ARrCはHyunmin、Kien、Choi Han、Andy、Rioto、Doha、Jibeenの7人で構成され、2024年夏にMYSTIC STORYからプレデビューシングル「Dummy」とミニアルバムAR^Cを引っ提げてデビューした。その後、さらに2枚のミニアルバムnu kidz: out the box、HOPE – 、そして2025年のシングルアルバムCTRL+ALT+SKIID.をリリースしていた。
活動開始から2年の間、ARrCのアルバム売上は比較的控えめな水準にとどまることが多かった。最後のリリースとなったCTRL+ALT+SKIIDは、Hanteoチャートによると2025年11月の発売初週に6万3,000枚超を売り上げ、これまでの記録を約2倍近く更新した。これは活動中のARrCファン層が拡大していることを示していたが、グループは2026年に新曲を発表することはなく、そして驚くべきことに、今回解散が発表された。
この発表は、MYSTIC STORYをめぐる報道の流れを受けたものでもある。MYSTIC STORYは2017年8月にSM Entertainmentが同社を買収した際、SM Entertainmentの長年の子会社となり、SM Entertainmentは同社の筆頭株主となっていた。そこから8年後の2025年、ARrCのデビューからわずか1年後に、SM EntertainmentはMYSTIC STORYの全株式を売却したと明らかにした。その結果、同社の財務構造には大きな変化が生じ、続いて人事の再編が行われ、2026年3月にはJungsu Hanが新CEOに就任した。
そのため、ARrCの解散は、SM Entertainmentのような財閥系企業が市場に存在すること、より具体的には、中小事務所と比べてどれほど資金を投じているのかという点について議論を呼んでいる。KOCCAが2023年に発表したデータによると、SM、YG、JYP、HYBEといった大手企業の音楽制作への支出は年間平均431億1,000万ウォンにのぼる一方、中小企業の平均は14億9,000万ウォンで、非常に大きな格差が生じている。

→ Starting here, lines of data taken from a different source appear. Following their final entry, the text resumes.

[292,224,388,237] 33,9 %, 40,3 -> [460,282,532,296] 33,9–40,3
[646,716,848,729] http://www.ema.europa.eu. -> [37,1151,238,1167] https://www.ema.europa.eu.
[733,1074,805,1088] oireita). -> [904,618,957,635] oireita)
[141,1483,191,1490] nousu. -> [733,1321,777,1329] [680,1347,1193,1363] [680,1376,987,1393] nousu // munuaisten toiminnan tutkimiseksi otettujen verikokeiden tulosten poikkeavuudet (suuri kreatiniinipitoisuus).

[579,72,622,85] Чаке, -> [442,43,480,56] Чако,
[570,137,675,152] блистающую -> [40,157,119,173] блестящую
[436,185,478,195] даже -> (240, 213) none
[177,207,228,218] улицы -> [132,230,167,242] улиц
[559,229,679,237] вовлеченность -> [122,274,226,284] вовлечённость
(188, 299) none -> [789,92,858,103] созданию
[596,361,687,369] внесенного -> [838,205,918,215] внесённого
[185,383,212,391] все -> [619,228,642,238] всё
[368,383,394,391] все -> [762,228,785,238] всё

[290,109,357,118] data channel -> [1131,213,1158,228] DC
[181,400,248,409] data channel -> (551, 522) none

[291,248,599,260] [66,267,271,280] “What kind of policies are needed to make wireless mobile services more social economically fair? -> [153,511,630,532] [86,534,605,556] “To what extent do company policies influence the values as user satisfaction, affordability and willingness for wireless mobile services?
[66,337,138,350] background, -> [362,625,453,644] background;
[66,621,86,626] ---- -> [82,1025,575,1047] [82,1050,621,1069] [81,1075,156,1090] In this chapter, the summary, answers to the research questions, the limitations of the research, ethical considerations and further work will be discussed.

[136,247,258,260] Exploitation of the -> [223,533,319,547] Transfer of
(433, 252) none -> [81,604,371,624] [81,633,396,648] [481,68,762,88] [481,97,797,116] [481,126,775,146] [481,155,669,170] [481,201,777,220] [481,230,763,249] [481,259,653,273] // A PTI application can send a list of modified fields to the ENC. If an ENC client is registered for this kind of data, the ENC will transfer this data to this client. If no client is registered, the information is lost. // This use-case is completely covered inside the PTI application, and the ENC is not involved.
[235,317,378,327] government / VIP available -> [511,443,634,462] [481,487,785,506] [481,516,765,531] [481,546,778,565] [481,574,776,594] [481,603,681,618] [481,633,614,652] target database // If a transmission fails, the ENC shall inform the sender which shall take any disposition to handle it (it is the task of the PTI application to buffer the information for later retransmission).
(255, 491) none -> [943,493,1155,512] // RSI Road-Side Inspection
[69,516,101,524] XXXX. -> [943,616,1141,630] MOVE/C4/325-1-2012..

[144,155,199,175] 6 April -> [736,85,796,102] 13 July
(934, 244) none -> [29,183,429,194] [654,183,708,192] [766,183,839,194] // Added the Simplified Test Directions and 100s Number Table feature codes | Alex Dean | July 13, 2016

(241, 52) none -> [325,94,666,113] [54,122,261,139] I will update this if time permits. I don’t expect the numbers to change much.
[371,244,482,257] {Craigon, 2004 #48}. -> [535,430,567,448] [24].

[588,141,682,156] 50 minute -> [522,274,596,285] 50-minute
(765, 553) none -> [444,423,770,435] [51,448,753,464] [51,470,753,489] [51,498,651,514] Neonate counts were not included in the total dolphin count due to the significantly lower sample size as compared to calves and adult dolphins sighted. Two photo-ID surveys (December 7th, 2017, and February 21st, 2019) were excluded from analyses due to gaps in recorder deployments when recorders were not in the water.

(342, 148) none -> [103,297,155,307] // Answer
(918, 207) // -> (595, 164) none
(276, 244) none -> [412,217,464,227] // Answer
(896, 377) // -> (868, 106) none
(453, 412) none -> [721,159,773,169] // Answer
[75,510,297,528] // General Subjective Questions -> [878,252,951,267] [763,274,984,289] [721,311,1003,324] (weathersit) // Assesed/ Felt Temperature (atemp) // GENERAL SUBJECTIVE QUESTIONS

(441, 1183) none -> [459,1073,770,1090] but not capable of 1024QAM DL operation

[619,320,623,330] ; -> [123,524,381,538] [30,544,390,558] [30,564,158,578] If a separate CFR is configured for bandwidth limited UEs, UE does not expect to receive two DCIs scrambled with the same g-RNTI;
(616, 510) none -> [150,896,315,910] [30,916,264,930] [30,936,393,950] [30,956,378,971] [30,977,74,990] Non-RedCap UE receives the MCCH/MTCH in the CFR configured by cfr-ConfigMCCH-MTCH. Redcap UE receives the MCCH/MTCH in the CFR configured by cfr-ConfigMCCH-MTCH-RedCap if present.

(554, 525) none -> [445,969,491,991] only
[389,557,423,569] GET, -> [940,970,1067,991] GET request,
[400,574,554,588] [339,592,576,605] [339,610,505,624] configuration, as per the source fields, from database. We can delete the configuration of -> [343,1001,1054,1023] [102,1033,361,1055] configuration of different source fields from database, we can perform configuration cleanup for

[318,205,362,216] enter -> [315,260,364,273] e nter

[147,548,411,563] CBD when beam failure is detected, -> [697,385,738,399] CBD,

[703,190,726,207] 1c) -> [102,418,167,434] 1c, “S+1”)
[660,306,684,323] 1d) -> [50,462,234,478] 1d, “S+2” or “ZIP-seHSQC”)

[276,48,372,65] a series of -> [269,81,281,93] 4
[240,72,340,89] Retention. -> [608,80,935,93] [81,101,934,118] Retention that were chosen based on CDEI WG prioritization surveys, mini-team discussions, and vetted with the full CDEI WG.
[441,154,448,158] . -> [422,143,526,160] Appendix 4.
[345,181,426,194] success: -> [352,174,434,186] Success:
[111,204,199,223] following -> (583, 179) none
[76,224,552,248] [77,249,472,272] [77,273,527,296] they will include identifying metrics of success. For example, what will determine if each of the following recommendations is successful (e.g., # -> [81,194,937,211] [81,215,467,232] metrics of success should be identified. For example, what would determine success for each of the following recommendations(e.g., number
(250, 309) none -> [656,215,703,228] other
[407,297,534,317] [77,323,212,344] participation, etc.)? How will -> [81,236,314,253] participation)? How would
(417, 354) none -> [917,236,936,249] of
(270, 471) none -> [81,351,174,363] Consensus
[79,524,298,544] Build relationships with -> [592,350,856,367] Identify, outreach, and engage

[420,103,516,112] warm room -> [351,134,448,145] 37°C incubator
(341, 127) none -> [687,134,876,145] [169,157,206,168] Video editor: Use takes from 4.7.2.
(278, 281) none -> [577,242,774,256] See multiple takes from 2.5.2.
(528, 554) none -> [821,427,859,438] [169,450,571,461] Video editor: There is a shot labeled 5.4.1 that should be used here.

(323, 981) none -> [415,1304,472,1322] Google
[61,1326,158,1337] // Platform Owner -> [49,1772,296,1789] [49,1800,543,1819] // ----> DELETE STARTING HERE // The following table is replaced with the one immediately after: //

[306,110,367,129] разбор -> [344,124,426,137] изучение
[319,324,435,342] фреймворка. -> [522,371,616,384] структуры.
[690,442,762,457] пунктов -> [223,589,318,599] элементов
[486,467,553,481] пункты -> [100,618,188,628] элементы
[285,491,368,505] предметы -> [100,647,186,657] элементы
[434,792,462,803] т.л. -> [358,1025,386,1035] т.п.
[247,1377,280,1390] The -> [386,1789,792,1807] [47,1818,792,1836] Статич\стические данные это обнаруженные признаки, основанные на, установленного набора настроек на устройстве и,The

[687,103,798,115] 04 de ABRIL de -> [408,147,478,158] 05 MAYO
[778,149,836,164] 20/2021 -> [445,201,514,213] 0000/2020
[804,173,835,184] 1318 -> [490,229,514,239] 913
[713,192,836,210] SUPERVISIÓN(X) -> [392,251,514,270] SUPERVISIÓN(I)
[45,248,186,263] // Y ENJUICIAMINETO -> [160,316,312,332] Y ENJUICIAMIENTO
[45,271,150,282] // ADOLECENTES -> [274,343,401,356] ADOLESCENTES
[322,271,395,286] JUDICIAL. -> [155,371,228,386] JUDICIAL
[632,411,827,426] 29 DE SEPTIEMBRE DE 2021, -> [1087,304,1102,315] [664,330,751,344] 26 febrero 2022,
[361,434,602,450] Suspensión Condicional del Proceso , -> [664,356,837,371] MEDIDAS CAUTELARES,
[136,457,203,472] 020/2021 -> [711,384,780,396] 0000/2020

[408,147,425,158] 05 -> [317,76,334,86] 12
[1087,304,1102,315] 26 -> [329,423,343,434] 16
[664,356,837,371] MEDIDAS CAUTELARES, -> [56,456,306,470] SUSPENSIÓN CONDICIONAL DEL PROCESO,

この格差については、KOCCAと韓国の文化体育観光部も最近、新たな支援策で認識を示している。この取り組みでは、10の中小事務所に対し、アルバムの輸出からライブイベントまで海外活動に充てるため、年間最大3億ウォンが支給される。いずれにせよ、ARrCの解散は、グローバルなエンターテインメント複合企業が中小事務所への資金面で大きな影響力を持っていることを示しており、現行モデルには限界があることを示唆している。
MYSTIC STORYが発表した声明では、ARrCの7人のメンバーは「それぞれ新たな旅路へ踏み出し、今後は自分自身の道を歩んでいく」としているが、現時点では彼らの今後の計画や関わる会社についての詳細は明かされていない。なお、今後もMYSTIC STORYにはBilllieとK-rockバンドLUCYが所属する。